Personnellement j'utilise ce type de "Workflow" en local : http://paikialog.wordpress.com/2010... et je "Push" exclusivement mes branches "Master" et "Develop" sur le serveur de Git. Quelle est votre "Workflow" généralement ?
@Fluf,
Moi je constate que, au contraire, rajouter des abstractions me permet de simplifier mon code, de supprimer des duplications et de rendre le code plus modulaire donc plus facilement testable.
En fait, toutes les abstractions sont utiles tout au long de la vie du logiciel car elles ont toujours au moins 2 implémentations : celle qui est utilisée en prod et celle qui est utilisée en test pour vérifier le comportement des composants utilisateurs de l'abstraction en question.
Je renvoie à ma série de billets sur la conception logicielle pour plus de détails.
@Yohann,
Peut être que toutes les réponses ne sont pas dans le présent billet mais celui-ci s'inscrit inévitablement dans le cadre de tout ce qui a pu être écrit jusqu'ici sur ce blog !
En fait, je ne me suis jamais levé un matin en me disant "je vais arrêter d'utiliser des branches". C'est plus une conséquence qu'autre chose.
Pour lister ce qui m'a amené à cette conséquence, il faut probablement chercher
Pour répondre plus précisément sur la "fonctionnalité annulée", il faut bien comprendre que les fonctionnalités restent présentes dans notre logiciel. Il se trouve qu'elles ne sont tout simplement pas activées.
Que faut-il préférer ? Une fonctionnalité non utilisée qui reste quelque part dans une branche qui diverge du reste ? Ou un fonctionnalité non utilisée qui reste dans la branche principale et dont le lien avec l'abstraction garantit l'abscence de divergence ?
Pour le workflow, c'est simple : on garde les pastilles jaunes et on vire le reste.
Bonjour,
Je suis très intéressé par le concept de polymorphisme pour gérer le développement de nouvelles versions de fonctionnalités et leur activation progressive.
Peux-tu développer un peu plus?
A+
@gedefah,
Il me faudrait faire un nouveau billet avec un exemple concret.
Ca viendra, mais pas dans l'immédiat...
Je partage complètement cette vision avec une version continuellement fonctionnelle.
Toutefois, je pense que les branches restent intéressantes pour embarquer des patchs sur une version en production.
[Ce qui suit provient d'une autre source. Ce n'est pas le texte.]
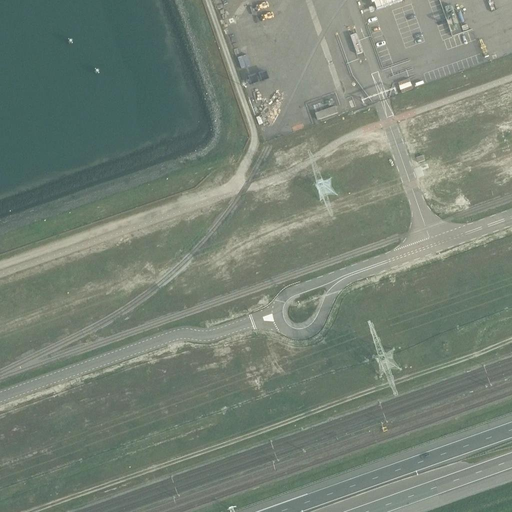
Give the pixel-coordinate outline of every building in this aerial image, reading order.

La principale raison que je vois, c'est que l'application en cours de développement, même si les fonctionnalités sont désactivées, contient des parties "actives" modifiées. Je pense en particulier au code qui va permettre de gérer les abstractions pour les fonctionnalités en cours de développement. Ce code est peut être simple et présente peu de risque de régression mais cela me gêne de relivrer en production du code modifié (même minime) et qui n'a rien à voir avec le correctif en cours. Les vérifications nécessaires ne seront pas de même niveau. A moins de se reposer entièrement sur une validation automatisée (ce qui est rare) cela me semble présenter un risque supplémentaire inutile.